DIRECTIONS: Present the whole listing below as a numbered list with one line per entry, skipping blank lines and leaving out the pictures.

++++++++

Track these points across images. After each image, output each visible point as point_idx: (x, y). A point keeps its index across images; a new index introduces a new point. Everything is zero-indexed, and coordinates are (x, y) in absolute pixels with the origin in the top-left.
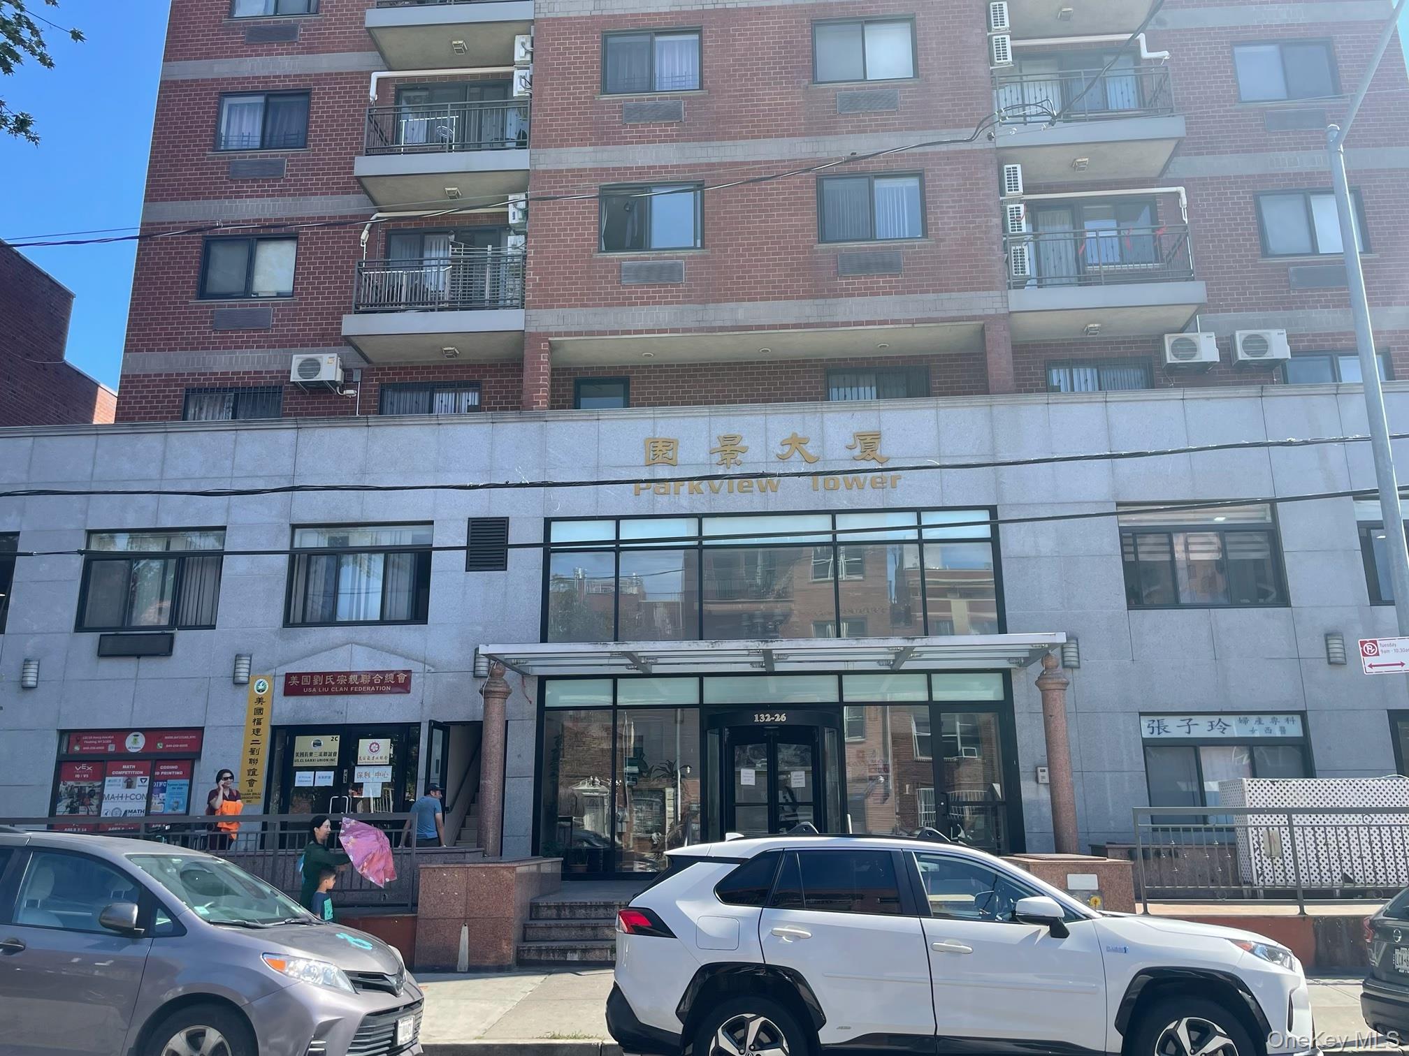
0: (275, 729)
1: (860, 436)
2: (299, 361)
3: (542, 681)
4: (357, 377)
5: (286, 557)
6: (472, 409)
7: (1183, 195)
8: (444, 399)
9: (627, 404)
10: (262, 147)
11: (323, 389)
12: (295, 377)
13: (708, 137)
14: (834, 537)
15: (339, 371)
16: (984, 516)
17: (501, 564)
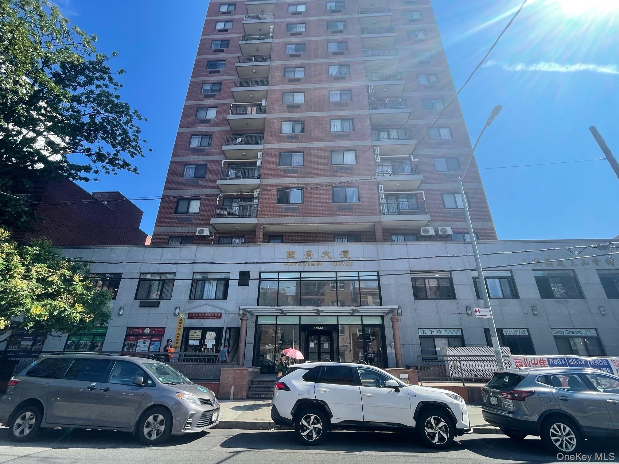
0: (184, 328)
1: (343, 252)
2: (199, 230)
3: (257, 316)
4: (213, 234)
5: (191, 281)
6: (242, 243)
7: (424, 193)
8: (235, 240)
9: (282, 242)
10: (194, 177)
11: (204, 237)
12: (197, 234)
13: (305, 176)
14: (336, 278)
15: (209, 232)
16: (376, 273)
17: (247, 284)
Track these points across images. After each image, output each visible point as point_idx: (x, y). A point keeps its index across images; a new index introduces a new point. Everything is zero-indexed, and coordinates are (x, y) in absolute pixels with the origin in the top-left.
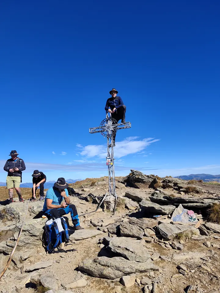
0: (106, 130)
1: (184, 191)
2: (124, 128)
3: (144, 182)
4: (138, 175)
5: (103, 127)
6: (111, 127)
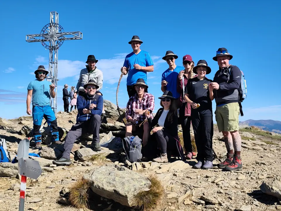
2: (72, 38)
5: (45, 35)
6: (56, 36)
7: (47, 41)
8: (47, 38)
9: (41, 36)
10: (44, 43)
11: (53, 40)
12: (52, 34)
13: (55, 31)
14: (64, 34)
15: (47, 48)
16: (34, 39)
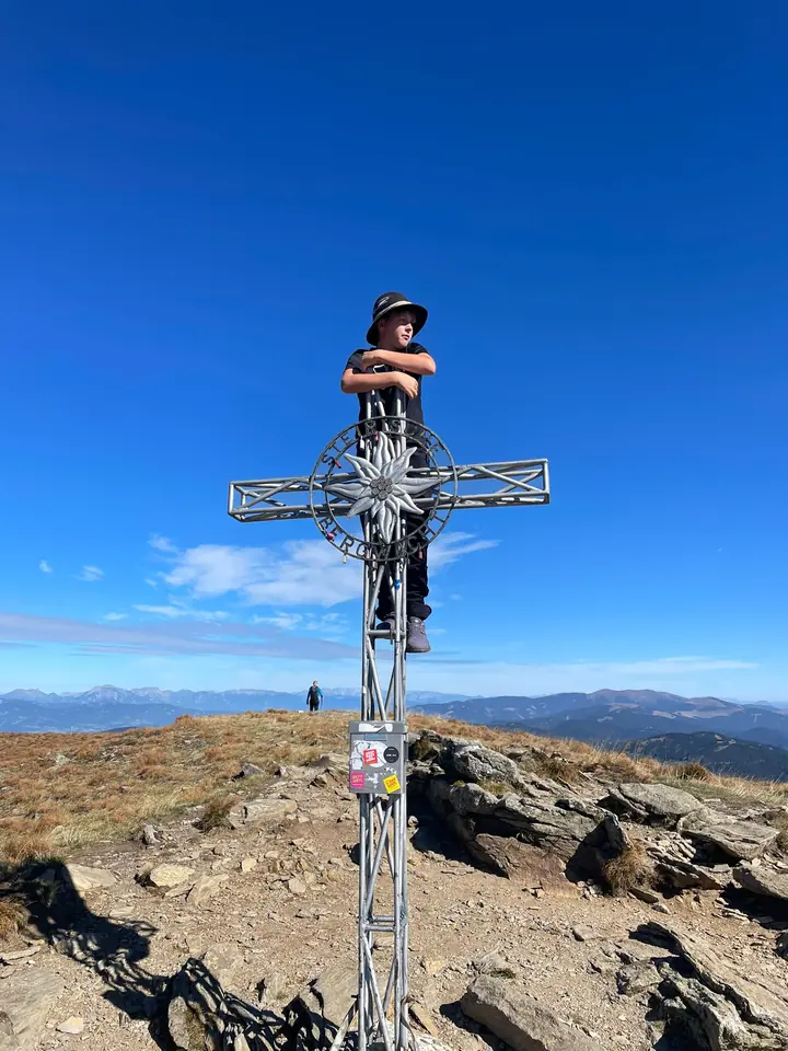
0: (359, 507)
2: (499, 499)
3: (536, 839)
4: (489, 777)
5: (337, 480)
6: (403, 488)
7: (353, 512)
8: (352, 500)
9: (315, 488)
10: (332, 527)
11: (387, 505)
12: (382, 478)
13: (397, 459)
14: (452, 477)
15: (352, 550)
16: (272, 502)
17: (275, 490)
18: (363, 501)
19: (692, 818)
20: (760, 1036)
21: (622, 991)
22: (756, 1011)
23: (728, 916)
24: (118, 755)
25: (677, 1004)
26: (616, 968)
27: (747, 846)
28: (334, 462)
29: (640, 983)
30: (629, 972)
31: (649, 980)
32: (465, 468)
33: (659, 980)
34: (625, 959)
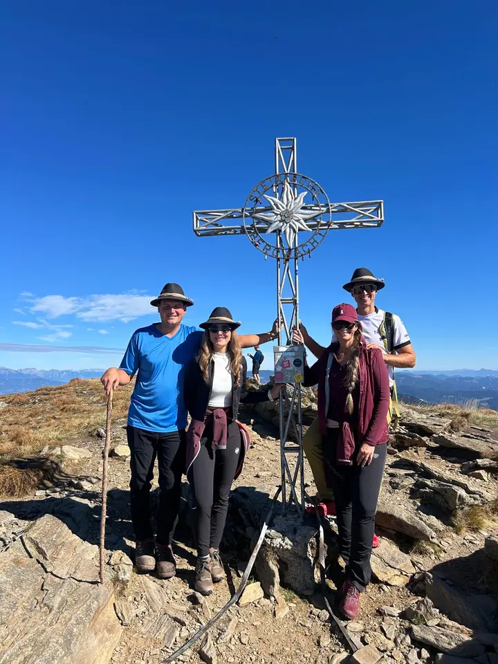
0: (273, 227)
1: (488, 469)
5: (260, 210)
6: (300, 216)
7: (270, 230)
8: (269, 223)
9: (246, 216)
10: (258, 239)
11: (291, 227)
12: (287, 210)
13: (295, 199)
14: (328, 211)
15: (270, 253)
16: (216, 225)
17: (220, 217)
18: (276, 224)
19: (405, 416)
20: (475, 499)
21: (394, 488)
22: (471, 489)
23: (434, 459)
24: (40, 401)
25: (427, 490)
26: (389, 479)
27: (437, 427)
28: (257, 200)
29: (405, 483)
30: (397, 480)
31: (409, 482)
32: (336, 205)
33: (414, 482)
34: (392, 475)
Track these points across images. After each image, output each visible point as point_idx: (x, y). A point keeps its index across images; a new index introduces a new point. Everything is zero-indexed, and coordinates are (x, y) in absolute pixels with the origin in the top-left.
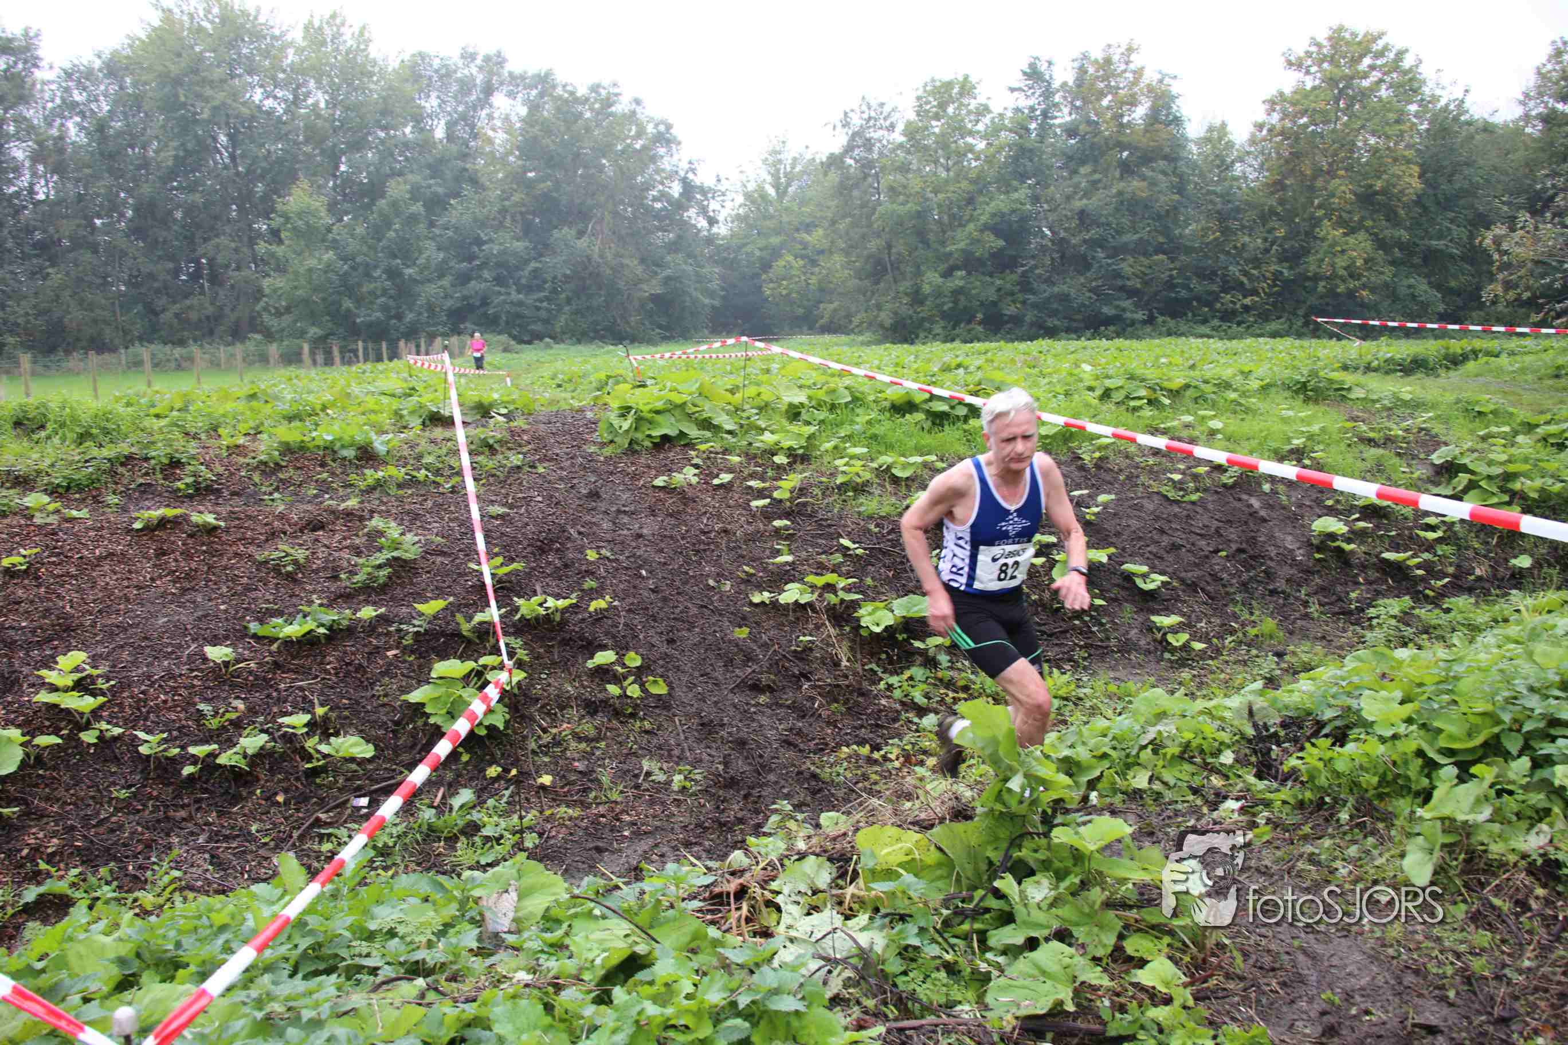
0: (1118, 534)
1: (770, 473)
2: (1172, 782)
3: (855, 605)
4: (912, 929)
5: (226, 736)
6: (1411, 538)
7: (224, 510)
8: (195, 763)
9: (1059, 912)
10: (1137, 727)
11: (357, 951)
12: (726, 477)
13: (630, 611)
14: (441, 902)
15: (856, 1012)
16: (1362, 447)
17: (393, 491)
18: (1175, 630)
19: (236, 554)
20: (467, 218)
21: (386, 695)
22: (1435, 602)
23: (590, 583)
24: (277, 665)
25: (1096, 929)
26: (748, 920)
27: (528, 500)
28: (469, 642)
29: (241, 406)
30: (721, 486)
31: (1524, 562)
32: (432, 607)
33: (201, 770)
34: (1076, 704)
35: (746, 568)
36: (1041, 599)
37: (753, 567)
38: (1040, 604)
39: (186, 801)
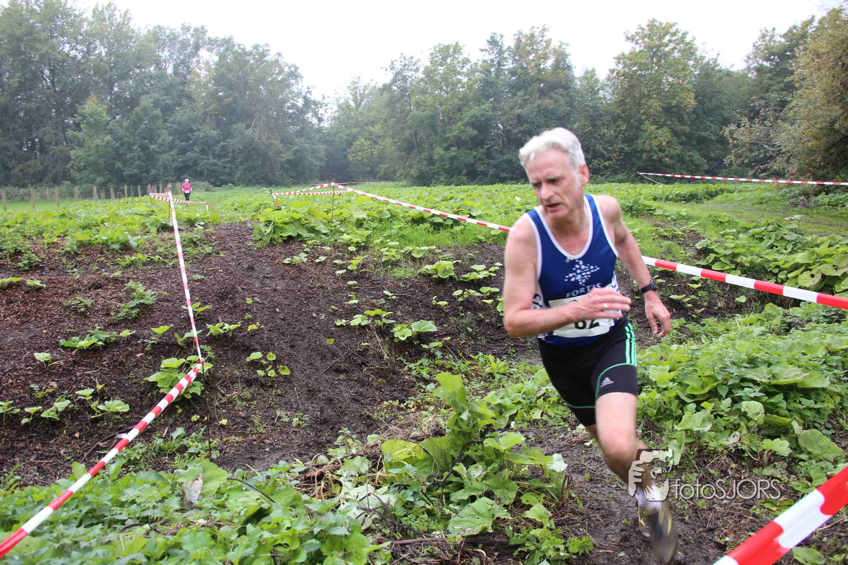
1: (346, 256)
2: (553, 416)
3: (391, 326)
4: (410, 492)
5: (47, 402)
6: (685, 287)
7: (45, 278)
8: (28, 417)
9: (487, 482)
10: (536, 388)
11: (115, 512)
12: (322, 258)
13: (270, 330)
14: (161, 485)
15: (378, 536)
16: (660, 240)
17: (141, 267)
19: (52, 302)
20: (186, 117)
21: (136, 378)
22: (697, 321)
23: (248, 316)
24: (75, 362)
25: (506, 491)
26: (324, 491)
27: (215, 271)
28: (182, 348)
29: (56, 221)
30: (320, 263)
31: (742, 299)
32: (161, 330)
33: (32, 420)
34: (509, 377)
35: (333, 307)
36: (491, 322)
37: (337, 306)
38: (490, 324)
39: (24, 438)
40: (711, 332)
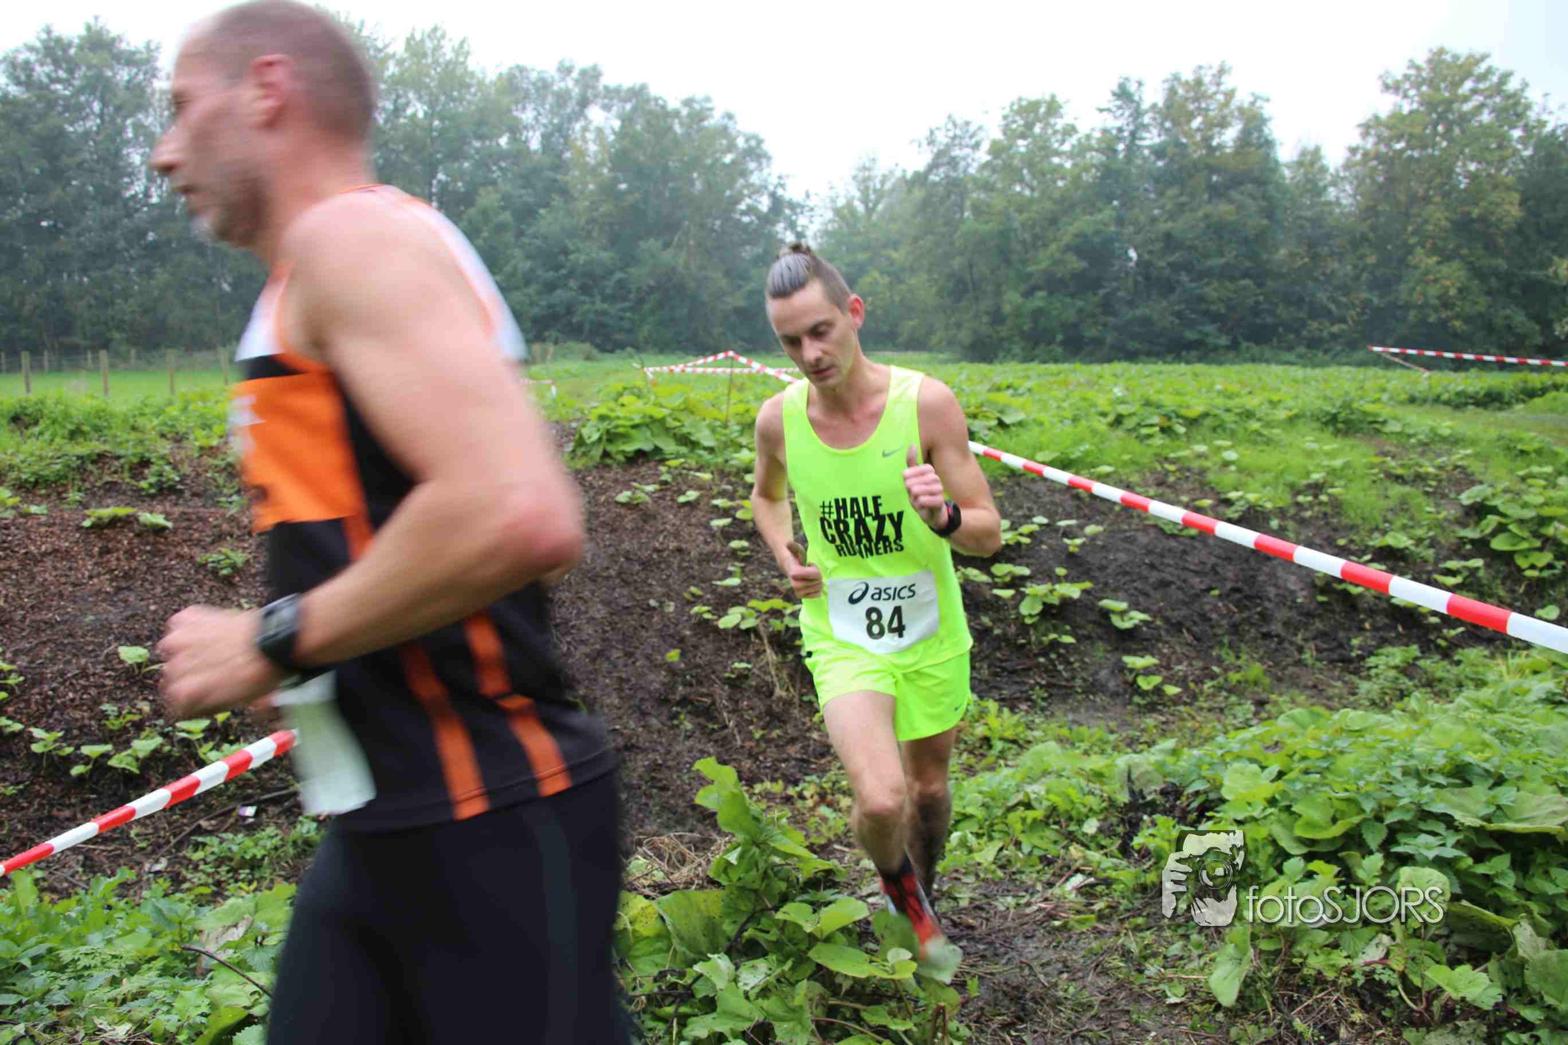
0: (1102, 568)
1: (741, 491)
5: (121, 739)
7: (178, 510)
8: (86, 764)
9: (766, 1003)
10: (1015, 784)
12: (692, 495)
16: (1388, 483)
18: (1147, 672)
19: (179, 555)
20: (556, 227)
22: (1446, 654)
30: (687, 504)
31: (1551, 613)
33: (92, 771)
34: (1021, 747)
35: (693, 589)
36: (1005, 634)
37: (702, 589)
38: (1004, 638)
39: (73, 801)
40: (1472, 680)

++++++++

ANSWER BELOW:
1. Track these points across images. After each image, output each visible point as point_idx: (x, y). A point keeps its index across images; a new index introduces a new point. Everything is zero-indexed, and coordinates are (x, y) in absolute pixels with the origin in the top-left.
2. 0: (275, 729)
3. 1: (860, 436)
4. 2: (299, 361)
5. 3: (542, 681)
6. 4: (357, 377)
7. 5: (286, 557)
8. 6: (472, 409)
9. 7: (1183, 195)
10. 8: (444, 399)
11. 9: (627, 404)
12. 10: (262, 147)
13. 11: (323, 389)
14. 12: (295, 377)
15. 13: (708, 137)
16. 14: (834, 537)
17. 15: (339, 371)
18. 16: (984, 516)
19. 17: (501, 564)
20. 0: (184, 328)
21. 1: (343, 252)
22. 2: (199, 230)
23. 3: (257, 316)
24. 4: (213, 234)
25. 5: (191, 281)
26. 6: (242, 243)
27. 7: (424, 193)
28. 8: (235, 240)
29. 9: (282, 242)
30. 10: (194, 177)
31. 11: (204, 237)
32. 12: (197, 234)
33. 13: (305, 176)
34. 14: (336, 278)
35. 15: (209, 232)
36. 16: (376, 273)
37. 17: (247, 284)
38. Track these points across images. After each image, output each visible point as point_idx: (x, y). A point keeps its index across images; a new index introduces a new point. Everything is zero-indexed, and coordinates are (x, y) in absolute pixels with the origin in the top-left.
39. 0: (106, 130)
40. 1: (184, 191)
41. 2: (124, 128)
42. 3: (144, 182)
43. 4: (138, 175)
44. 5: (103, 127)
45. 6: (111, 127)
46. 2: (72, 38)
47. 5: (45, 35)
48. 6: (56, 36)
49. 7: (47, 41)
50. 8: (47, 38)
51. 9: (41, 36)
52. 10: (44, 43)
53. 11: (53, 40)
54. 12: (52, 34)
55. 13: (55, 31)
56. 14: (64, 34)
57. 15: (47, 48)
58. 16: (34, 39)
59. 0: (359, 507)
60. 2: (499, 499)
61. 3: (536, 839)
62. 4: (489, 777)
63. 5: (337, 480)
64. 6: (403, 488)
65. 7: (353, 512)
66. 8: (352, 500)
67. 9: (315, 488)
68. 10: (332, 527)
69. 11: (387, 505)
70. 12: (382, 478)
71. 13: (397, 459)
72. 14: (452, 477)
73. 15: (352, 550)
74. 16: (272, 502)
75. 17: (275, 490)
76. 18: (363, 501)
77. 19: (692, 818)
78. 20: (760, 1036)
79. 21: (622, 991)
80. 22: (756, 1011)
81. 23: (728, 916)
82. 24: (118, 755)
83. 25: (677, 1004)
84. 26: (616, 968)
85. 27: (747, 846)
86. 28: (334, 462)
87. 29: (640, 983)
88. 30: (629, 972)
89. 31: (649, 980)
90. 32: (465, 468)
91. 33: (659, 980)
92. 34: (625, 959)
93. 0: (273, 227)
94. 1: (488, 469)
95. 5: (260, 210)
96. 6: (300, 216)
97. 7: (270, 230)
98. 8: (269, 223)
99. 9: (246, 216)
100. 10: (258, 239)
101. 11: (291, 227)
102. 12: (287, 210)
103. 13: (295, 199)
104. 14: (328, 211)
105. 15: (270, 253)
106. 16: (216, 225)
107. 17: (220, 217)
108. 18: (276, 224)
109. 19: (405, 416)
110. 20: (475, 499)
111. 21: (394, 488)
112. 22: (471, 489)
113. 23: (434, 459)
114. 24: (40, 401)
115. 25: (427, 490)
116. 26: (389, 479)
117. 27: (437, 427)
118. 28: (257, 200)
119. 29: (405, 483)
120. 30: (397, 480)
121. 31: (409, 482)
122. 32: (336, 205)
123. 33: (414, 482)
124. 34: (392, 475)
125. Track these points across images. After each image, output each visible point as point_idx: (x, y). A point keeps its index across images; a new index introduces a new point. Everything is zero-indexed, and coordinates are (x, y) in absolute pixels with the origin in the top-left.
126. 0: (1118, 534)
127. 1: (770, 473)
128. 2: (1172, 782)
129. 3: (855, 605)
130. 4: (912, 929)
131. 5: (226, 736)
132. 6: (1411, 538)
133. 7: (224, 510)
134. 8: (195, 763)
135. 9: (1059, 912)
136. 10: (1137, 727)
137. 11: (357, 951)
138. 12: (726, 477)
139. 13: (630, 611)
140. 14: (441, 902)
141. 15: (856, 1012)
142. 16: (1362, 447)
143. 17: (393, 491)
144. 18: (1175, 630)
145. 19: (236, 554)
146. 20: (467, 218)
147. 21: (386, 695)
148. 22: (1435, 602)
149. 23: (590, 583)
150. 24: (277, 665)
151. 25: (1096, 929)
152. 26: (748, 920)
153. 27: (528, 500)
154. 28: (469, 642)
155. 29: (241, 406)
156. 30: (721, 486)
157. 31: (1524, 562)
158. 32: (432, 607)
159. 33: (201, 770)
160. 34: (1076, 704)
161. 35: (746, 568)
162. 36: (1041, 599)
163. 37: (753, 567)
164. 38: (1040, 604)
165. 39: (186, 801)
166. 1: (346, 256)
167. 2: (553, 416)
168. 3: (391, 326)
169. 4: (410, 492)
170. 5: (47, 402)
171. 6: (685, 287)
172. 7: (45, 278)
173. 8: (28, 417)
174. 9: (487, 482)
175. 10: (536, 388)
176. 11: (115, 512)
177. 12: (322, 258)
178. 13: (270, 330)
179. 14: (161, 485)
180. 15: (378, 536)
181. 16: (660, 240)
182. 17: (141, 267)
183. 19: (52, 302)
184. 20: (186, 117)
185. 21: (136, 378)
186. 22: (697, 321)
187. 23: (248, 316)
188. 24: (75, 362)
189. 25: (506, 491)
190. 26: (324, 491)
191. 27: (215, 271)
192. 28: (182, 348)
193. 29: (56, 221)
194. 30: (320, 263)
195. 31: (742, 299)
196. 32: (161, 330)
197. 33: (32, 420)
198. 34: (509, 377)
199. 35: (333, 307)
200. 36: (491, 322)
201. 37: (337, 306)
202. 38: (490, 324)
203. 39: (24, 438)
204. 40: (711, 332)
205. 0: (1102, 568)
206. 1: (741, 491)
207. 5: (121, 739)
208. 7: (178, 510)
209. 8: (86, 764)
210. 9: (766, 1003)
211. 10: (1015, 784)
212. 12: (692, 495)
213. 16: (1388, 483)
214. 18: (1147, 672)
215. 19: (179, 555)
216. 20: (556, 227)
217. 22: (1446, 654)
218. 30: (687, 504)
219. 31: (1551, 613)
220. 33: (92, 771)
221. 34: (1021, 747)
222. 35: (693, 589)
223. 36: (1005, 634)
224. 37: (702, 589)
225. 38: (1004, 638)
226. 39: (73, 801)
227. 40: (1472, 680)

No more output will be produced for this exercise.